(Dataset entries)
+++
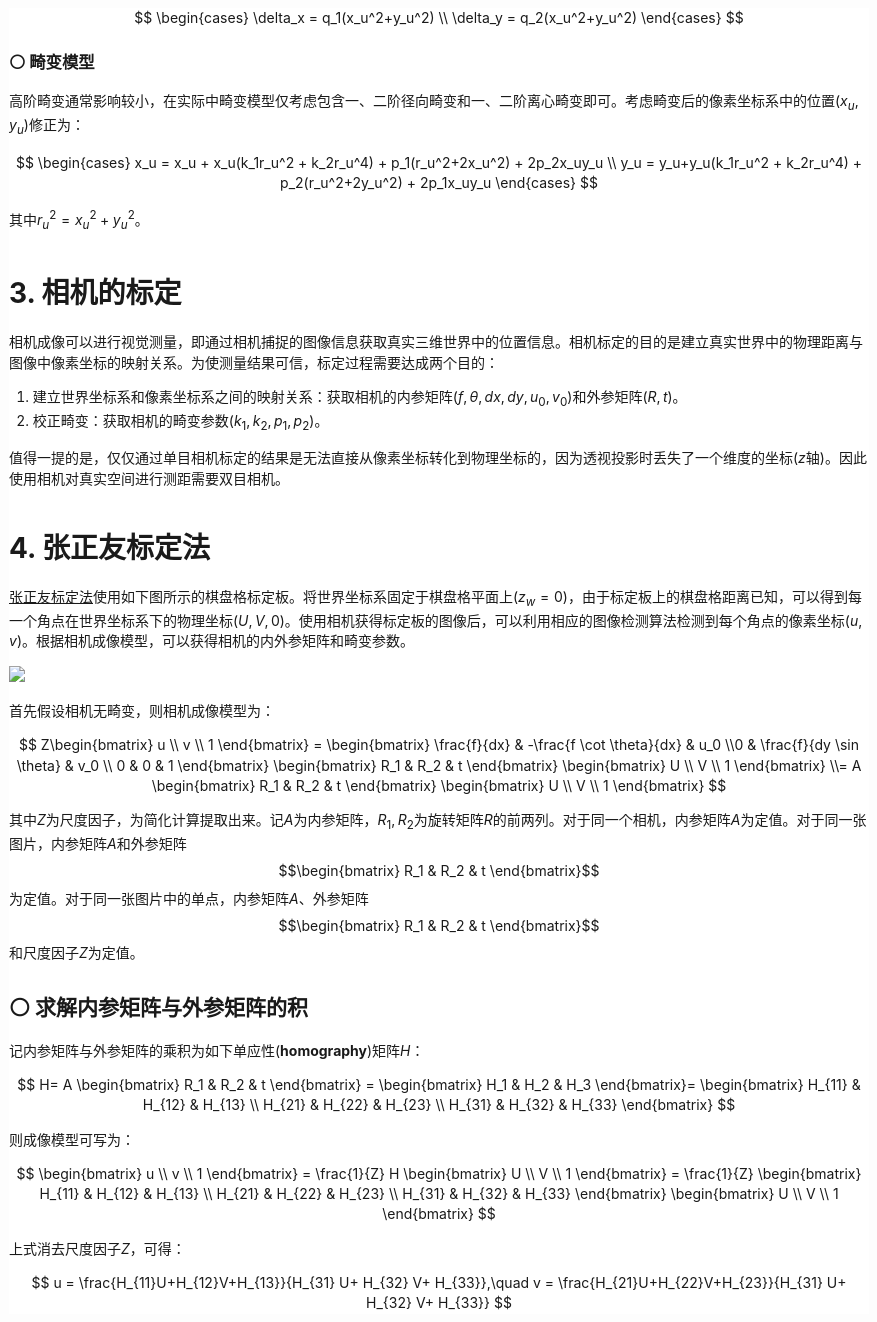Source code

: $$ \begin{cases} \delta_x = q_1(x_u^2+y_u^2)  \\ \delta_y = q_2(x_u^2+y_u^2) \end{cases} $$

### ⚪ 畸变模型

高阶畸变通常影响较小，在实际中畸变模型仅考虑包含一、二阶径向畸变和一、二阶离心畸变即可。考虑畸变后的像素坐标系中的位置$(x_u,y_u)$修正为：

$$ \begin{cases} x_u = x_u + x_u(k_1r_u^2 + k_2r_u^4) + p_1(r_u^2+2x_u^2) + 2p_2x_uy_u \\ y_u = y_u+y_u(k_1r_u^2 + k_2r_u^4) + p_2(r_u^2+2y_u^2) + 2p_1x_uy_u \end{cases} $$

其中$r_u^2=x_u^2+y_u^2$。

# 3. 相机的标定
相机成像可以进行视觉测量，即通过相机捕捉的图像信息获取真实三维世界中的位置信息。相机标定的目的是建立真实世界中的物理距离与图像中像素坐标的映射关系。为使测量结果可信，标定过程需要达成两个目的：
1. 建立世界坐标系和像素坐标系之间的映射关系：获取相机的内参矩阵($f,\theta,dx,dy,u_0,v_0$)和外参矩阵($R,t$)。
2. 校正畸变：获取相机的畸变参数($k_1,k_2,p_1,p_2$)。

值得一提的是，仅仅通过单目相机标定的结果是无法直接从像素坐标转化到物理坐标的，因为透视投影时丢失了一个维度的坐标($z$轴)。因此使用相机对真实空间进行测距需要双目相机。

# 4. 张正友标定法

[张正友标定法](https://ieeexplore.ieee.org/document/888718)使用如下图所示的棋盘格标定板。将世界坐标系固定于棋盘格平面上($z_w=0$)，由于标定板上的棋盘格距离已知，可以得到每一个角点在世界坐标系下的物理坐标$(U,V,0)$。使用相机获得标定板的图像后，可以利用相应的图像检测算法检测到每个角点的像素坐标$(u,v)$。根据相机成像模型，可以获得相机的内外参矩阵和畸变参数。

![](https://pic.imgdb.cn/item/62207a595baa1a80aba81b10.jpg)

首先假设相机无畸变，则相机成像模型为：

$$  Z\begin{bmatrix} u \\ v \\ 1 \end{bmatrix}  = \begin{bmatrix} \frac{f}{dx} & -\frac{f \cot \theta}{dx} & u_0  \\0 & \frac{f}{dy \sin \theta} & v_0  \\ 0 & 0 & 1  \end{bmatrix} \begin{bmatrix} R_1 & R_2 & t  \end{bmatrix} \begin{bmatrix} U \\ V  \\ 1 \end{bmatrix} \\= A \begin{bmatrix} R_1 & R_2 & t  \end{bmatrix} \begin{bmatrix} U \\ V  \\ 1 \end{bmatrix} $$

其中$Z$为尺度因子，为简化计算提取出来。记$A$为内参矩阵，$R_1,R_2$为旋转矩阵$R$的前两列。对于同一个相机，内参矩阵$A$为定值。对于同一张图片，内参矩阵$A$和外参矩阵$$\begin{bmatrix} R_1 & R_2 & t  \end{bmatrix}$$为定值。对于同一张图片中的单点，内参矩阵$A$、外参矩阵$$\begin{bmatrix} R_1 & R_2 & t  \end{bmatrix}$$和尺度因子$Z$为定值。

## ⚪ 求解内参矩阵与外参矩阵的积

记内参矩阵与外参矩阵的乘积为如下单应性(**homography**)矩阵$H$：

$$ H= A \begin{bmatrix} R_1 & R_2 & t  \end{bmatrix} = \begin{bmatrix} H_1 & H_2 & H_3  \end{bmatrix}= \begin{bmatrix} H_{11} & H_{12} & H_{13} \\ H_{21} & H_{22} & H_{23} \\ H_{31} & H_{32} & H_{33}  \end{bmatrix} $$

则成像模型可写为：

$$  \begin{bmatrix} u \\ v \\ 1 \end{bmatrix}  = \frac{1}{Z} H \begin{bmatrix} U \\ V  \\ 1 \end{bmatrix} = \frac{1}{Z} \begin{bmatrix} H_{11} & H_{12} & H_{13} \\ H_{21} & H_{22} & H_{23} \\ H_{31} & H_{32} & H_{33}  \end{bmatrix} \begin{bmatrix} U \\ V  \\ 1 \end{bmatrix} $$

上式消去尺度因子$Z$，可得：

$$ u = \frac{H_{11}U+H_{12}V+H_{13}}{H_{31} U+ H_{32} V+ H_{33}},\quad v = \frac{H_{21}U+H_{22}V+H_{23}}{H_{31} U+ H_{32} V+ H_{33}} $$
+++
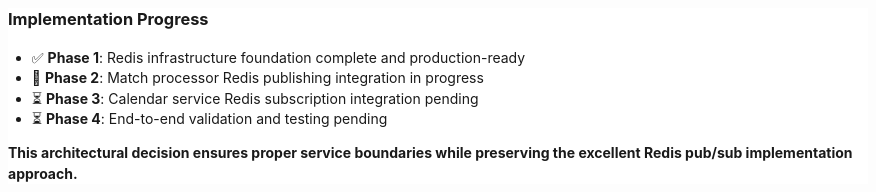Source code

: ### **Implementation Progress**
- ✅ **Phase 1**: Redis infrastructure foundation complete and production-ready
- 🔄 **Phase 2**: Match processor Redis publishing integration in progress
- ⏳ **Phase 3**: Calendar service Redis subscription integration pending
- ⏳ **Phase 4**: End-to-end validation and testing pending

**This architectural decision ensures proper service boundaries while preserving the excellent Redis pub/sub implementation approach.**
+++
▸ Exercise:
Copy word for word the lines above, from the line with "# 4. 张正友标定法" to the line with "首先假设相机无畸变，则相机成像模型为：", including both of those lines.

▸ Task result:
# 4. 张正友标定法

[张正友标定法](https://ieeexplore.ieee.org/document/888718)使用如下图所示的棋盘格标定板。将世界坐标系固定于棋盘格平面上($z_w=0$)，由于标定板上的棋盘格距离已知，可以得到每一个角点在世界坐标系下的物理坐标$(U,V,0)$。使用相机获得标定板的图像后，可以利用相应的图像检测算法检测到每个角点的像素坐标$(u,v)$。根据相机成像模型，可以获得相机的内外参矩阵和畸变参数。

![](https://pic.imgdb.cn/item/62207a595baa1a80aba81b10.jpg)

首先假设相机无畸变，则相机成像模型为：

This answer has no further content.